BENCH RESEARCH INSTRUCTIONS
Do These Experiments With Adult Supervision Only!
1. Place candle in center of pie plate half full of water. (Water may be colored, if desired.)
2. Light candle and set a glass over the top. Observe what happens.
Explanation: Fire needs oxygen to burn. Once all of the oxygen is used up in the glass, the candle burns out. The resulting vacuum sucks the water from the pie plate up into the glass.
Puffy Soap Float
1. Gather various types of soap and a bucket filled halfway with water. Predict what will happen when the soap is put into the water.
2. Place a bar of Ivory soap in a microwaveable container and microwave on high for 2 min.
Explanation: Different types of soap vary in density. Some soap, like Ivory will float because it is less dense than water. Most other soaps are more dense and will sink. Two processes occur when you microwave the soap. First, you are heating the soap, which softens it. Second, you are heating the air and water trapped inside the soap, causing the water to vaporize and the air to expand. The expanding gases push on the softened soap, causing it to expand and become a foam. The appearance of the soap is changed, but no chemical reaction occurs. This is an example of a physical change. It also demonstrates Charles' Law, which states the volume of a gas increases with its temperature. The microwaves impart energy into the soap, water, and air molecules, causing them to move faster and further away from each other. The result is that the soap puffs up. Other brands of soap don't contain as much whipped air and simply melt in the microwave.
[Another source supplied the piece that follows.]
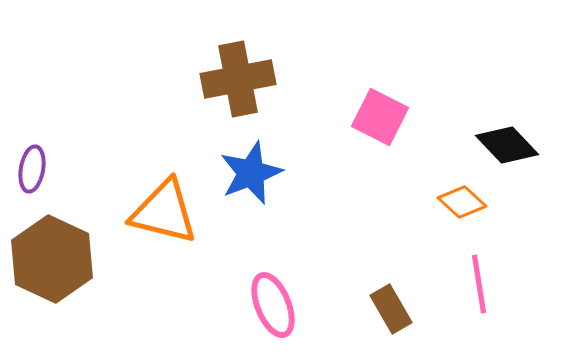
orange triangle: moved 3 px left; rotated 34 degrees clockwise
1. Disolve 1 teaspoon of yeast in 2 Tablespoons of very warm water.
2. Stand a 16 oz, narrow neck bottle in a cake pan. Put a funnel in the opening. Add 3-4 drops of food coloring to ½ c peroxide and pour the peroxide through the funnel into the bottle.
3. Add a squirt of dish detergent.
4. Pour the yeast mixture into the bottle and quickly remove the funnel.
- You can touch the bottle to feel any changes that take place.
Explanation: The bottle will feel warm to the touch as this is an exothermic reaction. The yeast works as a catalyst, which makes the peroxide molecule release an oxygen atom. The released oxygen mixes with the dish detergent to make foam.
Egg in a bottle
1. Light a strip of paper and drop into a glass bottle. Or pour a little very hot water into the bottle. Wait a moment.
2. Place peeled hard boiled egg on mouth of bottle. (Diameter of opening should be smaller than egg, but at least half the diameter of the egg.)
Explanation: This is just a variation of the water sucker experiment. How can you remove the egg without damaging it? (Hint: use tongs and hot water pouring from a tap.)
1. Fill 2 liter plastic soda bottle ¾ of the way with cooking oil.
2. Add water almost to top. Add about 10 drops of food coloring.
3. Add pieces of Alka Selter and put lid back on.
Explanation: This experiment demonstrates some science you already know...oil and water do not mix. Even if you try to really shake-up the bottle, the oil breaks up into small little drops, but the oil doesn't mix with the water. Food coloring only mixes with water. That's why it does not color the oil. In addition, the Alka-Seltzer reacted with the water to make tiny bubbles of carbon dioxide gas. These bubbles attached themselves to the blobs of colored water and cause them to float to the surface. When the bubbles popped, the color blobs sank back to the bottom of the bottle.
1. Pour milk into a cake or pie pan.
2. Drop drops of food coloring into milk.
3. Dip a q tip into dishwashing soap, then touch milk.
Explanation: Surfactants, or “surface active agents,” are substances like soap and detergent, which have specific chemical properties that affect the surface tension of a solution. Surface tension causes the surface layer of a solution to behave like a fragile elastic sheet. When a surfactant (such as detergent) is submerged in water, it, penetrates the ‘elastic sheet’ that exists at the top of any quantity of water. This causes a reduction in surface tension of the solution, as well as an emulsification (mixing together) of two incompatible substances, such as oil and water. This ability to emulsify is what allows soap and detergent to “wash away” fats, oils, and grime from hands, dishes, and other surfaces. Try using milks of different fat contents and observe the differences in reaction.
1. Put 1 c. of water into a bowl.
2. Slowly stir in 1.5 to 2 c of cornstarch. The amount needed will vary. Start with a spoon to stir and end with your hands!
Explanation: Oobleck is a non-newtonian fluid. That is, it acts like a liquid when being poured, but like a solid when a force is acting on it. You can grab it and then it will ooze out of your hands. Make enough Oobleck and you can even walk on it! Oobleck gets its name from the Dr. Seuss book Bartholomew and the Oobleck where a gooey green substance, Oobleck, fell from the sky and wreaked havoc in the kingdom.